== Task requirements ==
Switch every "Quick View" to "Preview" in the stretch from the start of the records through the line containing "dengan transportasi lain seperti pesawat atau", and write that stretch out again with nothing else altered.

### Source data ###

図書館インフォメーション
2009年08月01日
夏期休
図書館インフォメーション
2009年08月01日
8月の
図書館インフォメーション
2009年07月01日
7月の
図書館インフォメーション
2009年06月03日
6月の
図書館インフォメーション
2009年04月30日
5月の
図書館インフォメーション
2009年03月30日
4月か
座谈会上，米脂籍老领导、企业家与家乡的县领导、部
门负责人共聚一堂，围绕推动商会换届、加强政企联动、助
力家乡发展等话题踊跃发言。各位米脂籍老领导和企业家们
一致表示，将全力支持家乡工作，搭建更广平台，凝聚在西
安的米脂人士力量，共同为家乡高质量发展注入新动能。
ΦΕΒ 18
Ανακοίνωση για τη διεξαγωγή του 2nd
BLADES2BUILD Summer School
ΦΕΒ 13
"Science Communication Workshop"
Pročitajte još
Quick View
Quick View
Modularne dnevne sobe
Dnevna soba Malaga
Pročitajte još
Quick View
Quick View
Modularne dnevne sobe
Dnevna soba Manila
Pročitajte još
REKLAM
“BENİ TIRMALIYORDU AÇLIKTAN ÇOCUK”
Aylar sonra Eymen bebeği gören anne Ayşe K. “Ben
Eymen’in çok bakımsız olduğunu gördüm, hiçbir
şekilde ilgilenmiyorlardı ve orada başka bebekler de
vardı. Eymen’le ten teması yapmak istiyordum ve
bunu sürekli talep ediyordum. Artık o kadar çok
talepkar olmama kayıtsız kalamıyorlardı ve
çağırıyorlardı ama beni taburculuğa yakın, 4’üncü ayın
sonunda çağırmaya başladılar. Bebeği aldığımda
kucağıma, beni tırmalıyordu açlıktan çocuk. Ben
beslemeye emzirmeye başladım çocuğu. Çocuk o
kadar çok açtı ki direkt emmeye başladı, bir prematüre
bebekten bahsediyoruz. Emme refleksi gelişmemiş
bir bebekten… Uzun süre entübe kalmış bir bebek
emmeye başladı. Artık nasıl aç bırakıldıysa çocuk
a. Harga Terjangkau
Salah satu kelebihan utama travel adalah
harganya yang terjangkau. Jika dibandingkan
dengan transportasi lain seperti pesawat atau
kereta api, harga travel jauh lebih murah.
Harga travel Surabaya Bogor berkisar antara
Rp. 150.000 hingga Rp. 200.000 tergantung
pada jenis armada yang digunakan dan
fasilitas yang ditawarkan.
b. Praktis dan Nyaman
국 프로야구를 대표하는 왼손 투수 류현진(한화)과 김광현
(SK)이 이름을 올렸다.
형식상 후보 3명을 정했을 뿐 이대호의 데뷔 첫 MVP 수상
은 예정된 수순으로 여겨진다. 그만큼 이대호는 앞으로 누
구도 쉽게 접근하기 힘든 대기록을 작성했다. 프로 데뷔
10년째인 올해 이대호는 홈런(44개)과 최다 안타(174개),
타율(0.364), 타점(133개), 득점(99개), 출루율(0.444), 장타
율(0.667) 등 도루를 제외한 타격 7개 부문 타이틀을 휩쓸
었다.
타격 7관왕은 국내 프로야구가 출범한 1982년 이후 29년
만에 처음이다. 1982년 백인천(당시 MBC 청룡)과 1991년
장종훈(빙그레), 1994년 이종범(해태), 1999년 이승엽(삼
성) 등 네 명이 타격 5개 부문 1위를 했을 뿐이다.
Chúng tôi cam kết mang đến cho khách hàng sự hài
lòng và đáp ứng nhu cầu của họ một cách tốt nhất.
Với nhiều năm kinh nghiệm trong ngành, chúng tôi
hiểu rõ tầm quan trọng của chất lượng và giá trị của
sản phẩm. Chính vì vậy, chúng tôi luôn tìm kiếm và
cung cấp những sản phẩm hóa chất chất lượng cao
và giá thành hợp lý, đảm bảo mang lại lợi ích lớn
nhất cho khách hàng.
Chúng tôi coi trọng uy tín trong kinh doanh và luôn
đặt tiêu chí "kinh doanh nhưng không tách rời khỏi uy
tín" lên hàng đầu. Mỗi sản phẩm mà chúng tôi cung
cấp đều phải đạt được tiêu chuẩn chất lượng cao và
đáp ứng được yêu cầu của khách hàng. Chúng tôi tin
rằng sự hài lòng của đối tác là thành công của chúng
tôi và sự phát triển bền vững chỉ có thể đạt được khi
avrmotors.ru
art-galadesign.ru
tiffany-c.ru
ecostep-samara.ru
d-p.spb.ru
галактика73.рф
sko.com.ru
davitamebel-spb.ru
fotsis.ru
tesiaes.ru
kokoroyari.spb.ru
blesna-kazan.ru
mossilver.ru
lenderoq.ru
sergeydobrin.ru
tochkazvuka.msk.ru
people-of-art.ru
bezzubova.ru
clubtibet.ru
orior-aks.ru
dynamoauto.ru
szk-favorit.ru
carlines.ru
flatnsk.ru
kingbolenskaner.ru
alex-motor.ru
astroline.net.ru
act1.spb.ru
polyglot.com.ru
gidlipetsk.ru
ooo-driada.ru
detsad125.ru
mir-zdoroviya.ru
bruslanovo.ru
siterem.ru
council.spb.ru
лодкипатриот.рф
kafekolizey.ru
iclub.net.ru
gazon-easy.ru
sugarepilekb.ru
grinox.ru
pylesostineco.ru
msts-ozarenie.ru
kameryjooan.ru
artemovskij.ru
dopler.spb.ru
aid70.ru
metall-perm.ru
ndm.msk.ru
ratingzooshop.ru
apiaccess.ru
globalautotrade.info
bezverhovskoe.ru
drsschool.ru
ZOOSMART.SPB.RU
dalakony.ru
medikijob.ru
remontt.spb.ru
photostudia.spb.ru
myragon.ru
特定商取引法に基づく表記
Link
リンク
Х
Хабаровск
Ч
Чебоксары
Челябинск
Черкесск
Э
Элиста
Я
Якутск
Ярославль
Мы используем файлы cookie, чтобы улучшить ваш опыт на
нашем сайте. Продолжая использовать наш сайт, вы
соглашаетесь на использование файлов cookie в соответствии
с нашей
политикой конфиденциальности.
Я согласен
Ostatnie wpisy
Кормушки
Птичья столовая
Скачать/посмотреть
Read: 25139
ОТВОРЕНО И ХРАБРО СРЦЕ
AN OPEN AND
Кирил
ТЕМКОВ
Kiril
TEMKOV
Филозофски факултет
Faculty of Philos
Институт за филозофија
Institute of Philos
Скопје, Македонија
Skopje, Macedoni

###

== Answer to this exercise ==
図書館インフォメーション
2009年08月01日
夏期休
図書館インフォメーション
2009年08月01日
8月の
図書館インフォメーション
2009年07月01日
7月の
図書館インフォメーション
2009年06月03日
6月の
図書館インフォメーション
2009年04月30日
5月の
図書館インフォメーション
2009年03月30日
4月か
座谈会上，米脂籍老领导、企业家与家乡的县领导、部
门负责人共聚一堂，围绕推动商会换届、加强政企联动、助
力家乡发展等话题踊跃发言。各位米脂籍老领导和企业家们
一致表示，将全力支持家乡工作，搭建更广平台，凝聚在西
安的米脂人士力量，共同为家乡高质量发展注入新动能。
ΦΕΒ 18
Ανακοίνωση για τη διεξαγωγή του 2nd
BLADES2BUILD Summer School
ΦΕΒ 13
"Science Communication Workshop"
Pročitajte još
Preview
Preview
Modularne dnevne sobe
Dnevna soba Malaga
Pročitajte još
Preview
Preview
Modularne dnevne sobe
Dnevna soba Manila
Pročitajte još
REKLAM
“BENİ TIRMALIYORDU AÇLIKTAN ÇOCUK”
Aylar sonra Eymen bebeği gören anne Ayşe K. “Ben
Eymen’in çok bakımsız olduğunu gördüm, hiçbir
şekilde ilgilenmiyorlardı ve orada başka bebekler de
vardı. Eymen’le ten teması yapmak istiyordum ve
bunu sürekli talep ediyordum. Artık o kadar çok
talepkar olmama kayıtsız kalamıyorlardı ve
çağırıyorlardı ama beni taburculuğa yakın, 4’üncü ayın
sonunda çağırmaya başladılar. Bebeği aldığımda
kucağıma, beni tırmalıyordu açlıktan çocuk. Ben
beslemeye emzirmeye başladım çocuğu. Çocuk o
kadar çok açtı ki direkt emmeye başladı, bir prematüre
bebekten bahsediyoruz. Emme refleksi gelişmemiş
bir bebekten… Uzun süre entübe kalmış bir bebek
emmeye başladı. Artık nasıl aç bırakıldıysa çocuk
a. Harga Terjangkau
Salah satu kelebihan utama travel adalah
harganya yang terjangkau. Jika dibandingkan
dengan transportasi lain seperti pesawat atau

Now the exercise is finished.